De nuevo podemos preguntarnos si la creatividad ha muerto o sencillamente nadie quiere correr riesgos con historias que no hayan sido avaladas por éxitos anteriores en un formato u otro. Esta película no es un remake, tan frecuente en el cine norteamericano, pero si es la versión cinematográfica de la serie de la HBO ganadora de siete Emmys y de ocho Globos de Oro. Serie de éxito a lo largo de una década, seis temporadas, noventa y cuatro episodios y mil modelitos que no podía acabar sin ser llevada a la gran pantalla. Basada en una columna sobre sexo del The New York Observer, en la que se saco a la luz a un tipo de mujer, urbana, independiente, seducida por el lujo, que a los treinta todavía ve el matrimonio como una utopía. Y por supuesto conceden al sexo, como los hombres, un doble placer, el gusto de practicarlo y el de contarlo.

El film, una comedia romántica, recoge en sus largos ciento cuarenta y ocho minutos lo mejor de la serie.

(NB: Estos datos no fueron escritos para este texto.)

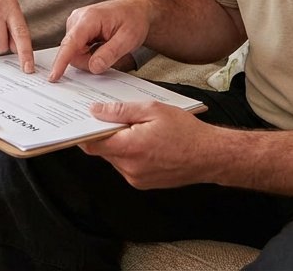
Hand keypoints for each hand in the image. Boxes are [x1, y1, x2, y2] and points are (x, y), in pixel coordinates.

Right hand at [49, 0, 149, 80]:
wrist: (136, 11)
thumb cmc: (133, 20)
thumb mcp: (128, 39)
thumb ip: (110, 54)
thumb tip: (94, 67)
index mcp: (89, 18)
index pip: (71, 43)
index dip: (61, 61)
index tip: (54, 76)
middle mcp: (77, 19)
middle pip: (72, 52)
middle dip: (89, 61)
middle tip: (110, 54)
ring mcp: (75, 24)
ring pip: (74, 53)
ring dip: (90, 57)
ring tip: (108, 46)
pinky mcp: (77, 30)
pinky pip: (77, 50)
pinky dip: (89, 53)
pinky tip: (101, 45)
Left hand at [80, 100, 211, 189]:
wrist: (210, 156)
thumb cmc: (186, 131)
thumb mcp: (152, 110)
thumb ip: (120, 111)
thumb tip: (96, 111)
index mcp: (130, 148)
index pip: (92, 144)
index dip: (84, 132)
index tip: (82, 121)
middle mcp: (130, 168)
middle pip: (103, 151)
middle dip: (104, 135)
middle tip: (112, 118)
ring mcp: (136, 178)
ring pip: (114, 159)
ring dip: (118, 144)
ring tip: (135, 129)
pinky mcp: (143, 183)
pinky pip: (125, 167)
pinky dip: (128, 154)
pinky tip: (143, 142)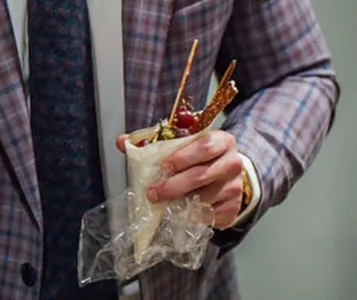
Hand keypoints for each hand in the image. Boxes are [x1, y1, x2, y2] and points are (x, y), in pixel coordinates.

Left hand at [116, 129, 243, 229]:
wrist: (227, 170)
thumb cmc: (199, 154)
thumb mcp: (181, 141)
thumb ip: (152, 140)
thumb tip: (121, 141)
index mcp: (221, 140)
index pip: (204, 145)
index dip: (183, 156)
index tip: (163, 166)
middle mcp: (232, 162)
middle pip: (203, 175)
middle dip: (175, 185)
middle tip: (153, 193)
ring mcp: (235, 186)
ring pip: (207, 198)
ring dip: (183, 203)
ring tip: (164, 205)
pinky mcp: (235, 207)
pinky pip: (213, 216)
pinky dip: (195, 217)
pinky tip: (181, 216)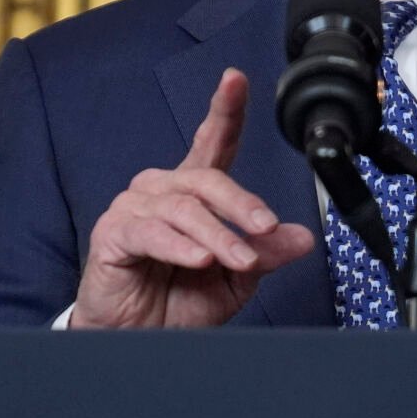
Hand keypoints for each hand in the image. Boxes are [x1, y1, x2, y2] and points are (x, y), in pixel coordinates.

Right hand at [70, 68, 316, 326]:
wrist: (140, 339)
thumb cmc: (180, 301)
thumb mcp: (236, 277)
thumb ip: (265, 253)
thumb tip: (303, 237)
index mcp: (194, 192)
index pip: (213, 142)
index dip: (224, 109)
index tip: (235, 78)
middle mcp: (163, 189)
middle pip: (208, 180)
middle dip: (242, 205)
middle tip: (266, 229)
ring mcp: (134, 208)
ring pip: (185, 209)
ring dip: (218, 236)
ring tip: (239, 261)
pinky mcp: (113, 233)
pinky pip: (151, 232)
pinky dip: (179, 246)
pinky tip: (198, 258)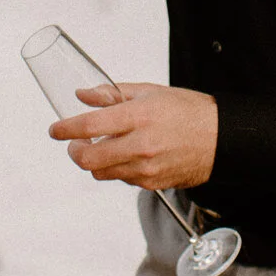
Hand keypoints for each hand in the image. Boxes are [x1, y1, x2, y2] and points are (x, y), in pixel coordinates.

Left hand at [50, 82, 216, 190]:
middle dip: (74, 151)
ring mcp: (146, 168)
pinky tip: (125, 155)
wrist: (221, 138)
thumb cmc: (188, 111)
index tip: (55, 130)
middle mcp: (140, 145)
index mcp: (138, 117)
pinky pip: (121, 179)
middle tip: (74, 143)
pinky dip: (115, 169)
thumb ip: (112, 94)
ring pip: (101, 173)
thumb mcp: (149, 92)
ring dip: (94, 162)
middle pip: (88, 159)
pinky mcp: (152, 183)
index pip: (89, 126)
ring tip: (101, 147)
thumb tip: (83, 95)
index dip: (65, 129)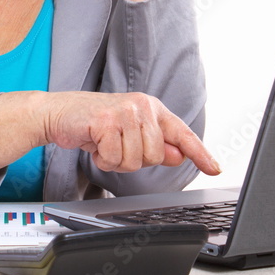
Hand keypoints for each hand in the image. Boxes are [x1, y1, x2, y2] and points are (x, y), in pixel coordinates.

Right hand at [40, 91, 220, 174]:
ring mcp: (125, 112)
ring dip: (117, 161)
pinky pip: (115, 158)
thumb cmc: (94, 123)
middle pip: (156, 156)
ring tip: (105, 144)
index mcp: (152, 108)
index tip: (215, 168)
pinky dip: (103, 159)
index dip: (200, 153)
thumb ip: (155, 144)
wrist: (60, 113)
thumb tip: (178, 155)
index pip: (182, 134)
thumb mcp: (129, 134)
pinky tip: (95, 144)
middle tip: (117, 146)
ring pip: (136, 161)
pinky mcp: (106, 121)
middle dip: (135, 160)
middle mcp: (142, 106)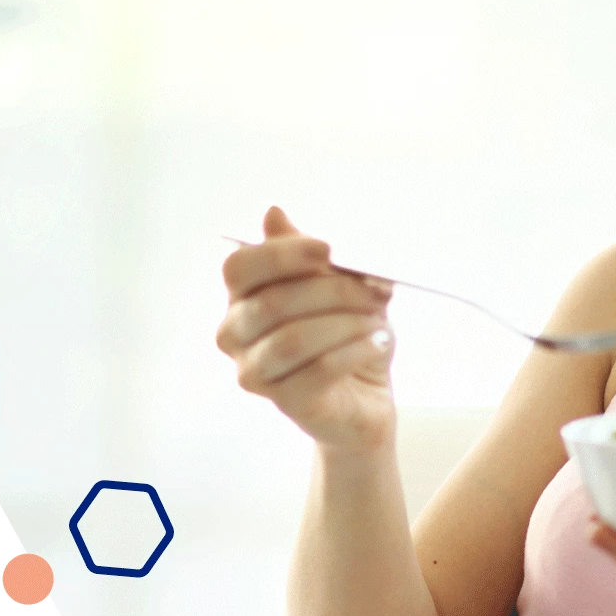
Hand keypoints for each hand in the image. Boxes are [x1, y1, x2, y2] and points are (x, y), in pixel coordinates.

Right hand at [217, 207, 397, 452]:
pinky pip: (318, 371)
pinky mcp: (286, 402)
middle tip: (375, 289)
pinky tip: (379, 342)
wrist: (364, 398)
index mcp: (241, 298)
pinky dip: (355, 351)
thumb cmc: (345, 335)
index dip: (281, 255)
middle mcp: (235, 335)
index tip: (328, 249)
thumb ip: (310, 257)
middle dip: (331, 290)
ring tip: (380, 320)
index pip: (239, 268)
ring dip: (345, 322)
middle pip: (272, 302)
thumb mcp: (337, 287)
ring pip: (293, 339)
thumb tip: (273, 214)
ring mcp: (254, 373)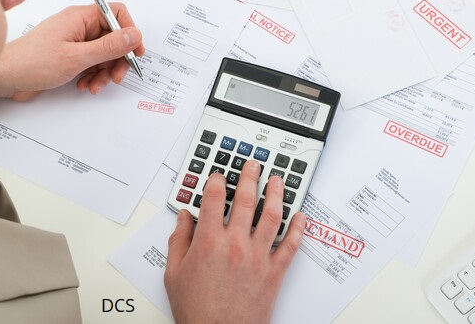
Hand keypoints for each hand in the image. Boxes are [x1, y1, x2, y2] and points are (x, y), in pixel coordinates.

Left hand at [0, 3, 143, 100]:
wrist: (3, 77)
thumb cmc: (30, 62)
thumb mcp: (76, 57)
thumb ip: (108, 47)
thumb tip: (133, 36)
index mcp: (80, 17)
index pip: (116, 13)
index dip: (129, 32)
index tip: (135, 52)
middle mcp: (78, 26)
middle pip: (112, 37)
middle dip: (117, 59)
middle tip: (117, 76)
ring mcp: (73, 41)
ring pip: (102, 54)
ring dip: (104, 72)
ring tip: (95, 85)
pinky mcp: (68, 55)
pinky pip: (90, 63)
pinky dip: (92, 75)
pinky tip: (83, 85)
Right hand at [164, 160, 305, 323]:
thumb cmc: (198, 310)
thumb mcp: (174, 274)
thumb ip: (178, 241)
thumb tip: (183, 218)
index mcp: (209, 242)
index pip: (215, 198)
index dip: (217, 181)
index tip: (219, 176)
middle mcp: (235, 245)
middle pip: (246, 200)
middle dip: (250, 177)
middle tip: (253, 165)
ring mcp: (258, 257)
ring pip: (272, 216)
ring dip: (276, 194)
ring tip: (277, 181)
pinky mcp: (274, 272)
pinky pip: (291, 245)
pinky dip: (298, 229)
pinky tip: (299, 217)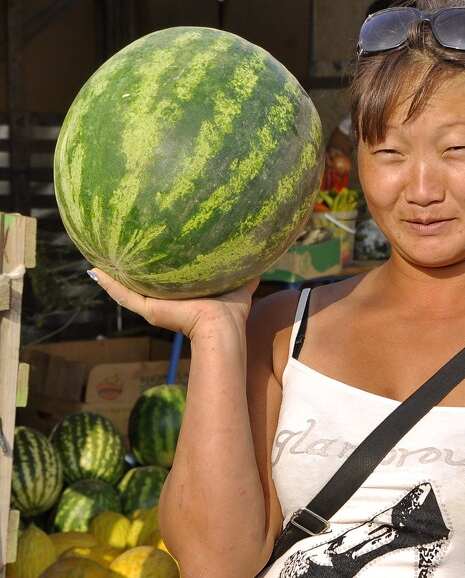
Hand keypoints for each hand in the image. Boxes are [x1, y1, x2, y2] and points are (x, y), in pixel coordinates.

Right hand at [89, 269, 258, 339]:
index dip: (157, 267)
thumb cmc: (231, 310)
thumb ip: (245, 271)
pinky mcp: (149, 310)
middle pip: (143, 284)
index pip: (166, 280)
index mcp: (184, 295)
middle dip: (130, 270)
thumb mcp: (238, 285)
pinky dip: (109, 285)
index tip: (148, 251)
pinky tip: (94, 272)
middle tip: (116, 252)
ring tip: (96, 261)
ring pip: (127, 289)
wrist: (221, 326)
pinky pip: (124, 296)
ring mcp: (155, 306)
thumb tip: (257, 256)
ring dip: (112, 277)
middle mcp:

Carrie Bradshaw es una escritora neoyorquina obsesionada con la moda que se reúne con sus amigas para hablar de sus relaciones con los hombres. Ahora parece que finalmente dará el paso y contraerá matrimonio. Mientras tanto, sus amigas intentan compaginar el trabajo con el amor y descubren los secretos de la maternidad y de las propiedades inmobiliarias de Manhattan.

La película, como la serie es una perfecta maquinaria para incitar al consumo de las marcas de lujo e imponer tendencias en una sociedad cada día más manipulada. El resultado engrasado bajo la apariencia desenfadada del sexo, convierten las relaciones de pareja en mera mercancía.

Hay que reconocer que el humor funciona y como no podía ser menos la protagonista termina reivindicando el amor como sustituto del sexo. Sinceramente, ni blanco ni negro. Lo maravilloso de la vida es la gran variedad de colores, incluso de gama de grises.